## TASK INSTRUCTIONS
State how many lines of the data contain the word "CChobby", and write nothing besides the number.

## RECORDS FOR THE EXERCISE
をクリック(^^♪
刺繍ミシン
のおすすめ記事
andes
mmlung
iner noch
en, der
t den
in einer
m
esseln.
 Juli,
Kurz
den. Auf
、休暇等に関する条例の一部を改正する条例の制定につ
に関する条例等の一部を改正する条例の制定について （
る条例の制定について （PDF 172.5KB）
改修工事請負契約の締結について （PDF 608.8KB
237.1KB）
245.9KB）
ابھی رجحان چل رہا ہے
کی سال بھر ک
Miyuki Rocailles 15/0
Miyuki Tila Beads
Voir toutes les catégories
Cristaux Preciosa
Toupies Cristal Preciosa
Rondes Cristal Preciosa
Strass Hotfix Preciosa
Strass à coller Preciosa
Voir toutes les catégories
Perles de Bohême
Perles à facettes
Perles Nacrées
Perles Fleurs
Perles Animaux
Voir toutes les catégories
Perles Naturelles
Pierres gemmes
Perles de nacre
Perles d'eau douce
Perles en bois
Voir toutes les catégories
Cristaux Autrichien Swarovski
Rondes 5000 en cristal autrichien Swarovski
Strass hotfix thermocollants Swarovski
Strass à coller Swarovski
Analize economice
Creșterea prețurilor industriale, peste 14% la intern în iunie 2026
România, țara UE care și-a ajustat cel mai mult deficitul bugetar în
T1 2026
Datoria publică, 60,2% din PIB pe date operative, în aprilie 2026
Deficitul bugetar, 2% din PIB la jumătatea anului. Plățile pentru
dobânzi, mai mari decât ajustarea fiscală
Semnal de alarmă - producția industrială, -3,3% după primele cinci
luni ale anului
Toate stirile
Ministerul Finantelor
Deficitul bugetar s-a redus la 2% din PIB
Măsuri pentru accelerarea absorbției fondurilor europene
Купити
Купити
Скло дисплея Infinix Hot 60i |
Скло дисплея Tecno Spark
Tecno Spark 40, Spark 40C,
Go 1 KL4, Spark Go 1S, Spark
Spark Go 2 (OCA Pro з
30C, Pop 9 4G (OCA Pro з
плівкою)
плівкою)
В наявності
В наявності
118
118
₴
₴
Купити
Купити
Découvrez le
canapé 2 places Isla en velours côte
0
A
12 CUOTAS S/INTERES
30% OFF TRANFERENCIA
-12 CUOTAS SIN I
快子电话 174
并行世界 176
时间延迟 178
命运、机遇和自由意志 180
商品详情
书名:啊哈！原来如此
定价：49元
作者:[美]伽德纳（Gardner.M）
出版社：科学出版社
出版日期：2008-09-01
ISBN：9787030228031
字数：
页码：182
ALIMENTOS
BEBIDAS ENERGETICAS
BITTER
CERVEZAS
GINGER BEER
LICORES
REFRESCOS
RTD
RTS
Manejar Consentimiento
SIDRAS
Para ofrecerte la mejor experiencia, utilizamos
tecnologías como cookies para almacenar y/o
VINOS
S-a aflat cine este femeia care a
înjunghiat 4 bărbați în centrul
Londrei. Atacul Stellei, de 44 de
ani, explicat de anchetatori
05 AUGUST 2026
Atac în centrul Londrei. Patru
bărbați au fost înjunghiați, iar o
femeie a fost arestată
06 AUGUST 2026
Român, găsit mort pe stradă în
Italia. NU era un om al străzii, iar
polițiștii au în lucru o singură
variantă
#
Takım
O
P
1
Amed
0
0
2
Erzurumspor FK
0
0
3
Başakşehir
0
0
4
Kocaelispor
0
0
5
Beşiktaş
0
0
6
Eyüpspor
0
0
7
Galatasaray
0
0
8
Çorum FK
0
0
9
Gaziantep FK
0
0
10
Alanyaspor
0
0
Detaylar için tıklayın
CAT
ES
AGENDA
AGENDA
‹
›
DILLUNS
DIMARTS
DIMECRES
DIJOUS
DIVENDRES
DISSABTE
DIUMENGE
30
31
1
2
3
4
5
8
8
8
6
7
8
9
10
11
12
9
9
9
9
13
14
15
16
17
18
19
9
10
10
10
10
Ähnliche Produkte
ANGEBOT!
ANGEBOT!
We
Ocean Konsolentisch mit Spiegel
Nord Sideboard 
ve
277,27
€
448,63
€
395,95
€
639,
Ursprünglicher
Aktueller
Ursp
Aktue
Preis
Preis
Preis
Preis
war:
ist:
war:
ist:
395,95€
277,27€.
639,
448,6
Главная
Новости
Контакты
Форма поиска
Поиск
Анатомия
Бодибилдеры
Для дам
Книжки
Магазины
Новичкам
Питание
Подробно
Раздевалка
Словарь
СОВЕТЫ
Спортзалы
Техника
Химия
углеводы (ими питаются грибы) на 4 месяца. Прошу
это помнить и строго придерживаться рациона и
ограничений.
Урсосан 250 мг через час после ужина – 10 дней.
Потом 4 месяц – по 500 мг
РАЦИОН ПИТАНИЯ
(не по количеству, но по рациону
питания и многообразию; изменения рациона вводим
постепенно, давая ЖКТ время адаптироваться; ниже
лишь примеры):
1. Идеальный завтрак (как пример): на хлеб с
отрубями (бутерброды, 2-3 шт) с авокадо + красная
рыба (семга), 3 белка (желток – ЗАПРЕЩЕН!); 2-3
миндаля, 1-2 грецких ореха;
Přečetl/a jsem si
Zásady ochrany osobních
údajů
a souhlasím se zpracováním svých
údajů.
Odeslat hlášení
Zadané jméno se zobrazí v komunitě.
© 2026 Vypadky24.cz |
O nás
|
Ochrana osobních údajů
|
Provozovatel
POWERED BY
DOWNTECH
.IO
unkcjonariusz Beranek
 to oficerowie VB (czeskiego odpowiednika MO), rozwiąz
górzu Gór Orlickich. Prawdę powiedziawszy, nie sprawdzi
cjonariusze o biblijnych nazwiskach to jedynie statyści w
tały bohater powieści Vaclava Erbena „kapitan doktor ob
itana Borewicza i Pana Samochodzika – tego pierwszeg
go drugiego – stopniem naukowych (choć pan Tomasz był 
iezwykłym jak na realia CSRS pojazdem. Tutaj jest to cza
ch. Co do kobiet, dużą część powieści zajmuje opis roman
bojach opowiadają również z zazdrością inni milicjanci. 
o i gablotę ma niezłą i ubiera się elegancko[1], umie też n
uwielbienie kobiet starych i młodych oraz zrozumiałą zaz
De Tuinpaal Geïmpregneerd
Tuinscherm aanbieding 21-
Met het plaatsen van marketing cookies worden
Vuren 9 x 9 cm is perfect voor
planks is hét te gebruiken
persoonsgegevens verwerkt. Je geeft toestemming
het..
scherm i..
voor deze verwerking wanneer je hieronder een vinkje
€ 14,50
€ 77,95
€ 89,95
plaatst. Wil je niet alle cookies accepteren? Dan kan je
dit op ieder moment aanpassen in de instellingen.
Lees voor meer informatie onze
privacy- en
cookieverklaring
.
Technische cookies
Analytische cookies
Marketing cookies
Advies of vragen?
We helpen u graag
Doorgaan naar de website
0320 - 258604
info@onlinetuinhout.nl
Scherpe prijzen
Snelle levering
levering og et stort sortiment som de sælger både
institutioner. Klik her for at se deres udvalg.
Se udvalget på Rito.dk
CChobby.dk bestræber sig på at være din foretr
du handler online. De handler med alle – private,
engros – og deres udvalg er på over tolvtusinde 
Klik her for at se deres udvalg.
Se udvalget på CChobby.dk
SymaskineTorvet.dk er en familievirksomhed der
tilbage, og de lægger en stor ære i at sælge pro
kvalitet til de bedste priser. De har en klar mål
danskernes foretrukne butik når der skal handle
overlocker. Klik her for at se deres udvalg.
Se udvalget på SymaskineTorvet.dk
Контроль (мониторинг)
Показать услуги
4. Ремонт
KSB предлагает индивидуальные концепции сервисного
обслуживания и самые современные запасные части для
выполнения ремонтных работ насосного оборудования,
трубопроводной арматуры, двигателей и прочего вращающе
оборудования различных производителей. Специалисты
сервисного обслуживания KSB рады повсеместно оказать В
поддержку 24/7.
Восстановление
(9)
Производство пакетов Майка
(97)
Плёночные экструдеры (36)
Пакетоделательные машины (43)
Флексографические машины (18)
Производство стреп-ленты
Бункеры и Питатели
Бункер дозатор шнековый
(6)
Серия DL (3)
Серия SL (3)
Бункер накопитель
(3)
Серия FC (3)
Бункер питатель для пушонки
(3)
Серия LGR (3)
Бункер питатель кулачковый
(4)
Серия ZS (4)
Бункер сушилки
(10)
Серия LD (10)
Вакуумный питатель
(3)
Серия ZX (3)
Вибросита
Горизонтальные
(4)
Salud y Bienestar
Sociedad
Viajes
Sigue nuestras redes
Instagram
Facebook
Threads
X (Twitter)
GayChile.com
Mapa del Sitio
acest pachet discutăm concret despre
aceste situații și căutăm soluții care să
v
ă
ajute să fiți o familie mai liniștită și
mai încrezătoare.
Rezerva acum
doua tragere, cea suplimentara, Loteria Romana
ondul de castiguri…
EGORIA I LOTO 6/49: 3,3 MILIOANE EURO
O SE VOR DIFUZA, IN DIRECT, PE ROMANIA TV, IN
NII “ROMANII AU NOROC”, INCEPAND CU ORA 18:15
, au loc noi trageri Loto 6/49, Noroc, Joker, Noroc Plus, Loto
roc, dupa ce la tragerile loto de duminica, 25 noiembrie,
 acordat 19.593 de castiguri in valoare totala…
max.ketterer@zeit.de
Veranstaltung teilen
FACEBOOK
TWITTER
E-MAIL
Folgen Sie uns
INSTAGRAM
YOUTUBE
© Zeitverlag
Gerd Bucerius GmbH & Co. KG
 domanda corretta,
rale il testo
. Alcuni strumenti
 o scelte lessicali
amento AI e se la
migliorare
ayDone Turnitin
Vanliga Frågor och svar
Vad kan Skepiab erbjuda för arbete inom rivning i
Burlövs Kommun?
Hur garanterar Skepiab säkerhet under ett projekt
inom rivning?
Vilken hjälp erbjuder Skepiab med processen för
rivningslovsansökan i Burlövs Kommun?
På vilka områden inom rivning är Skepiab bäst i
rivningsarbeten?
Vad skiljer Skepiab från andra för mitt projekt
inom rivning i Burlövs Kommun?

## RESULT OF THIS TASK
2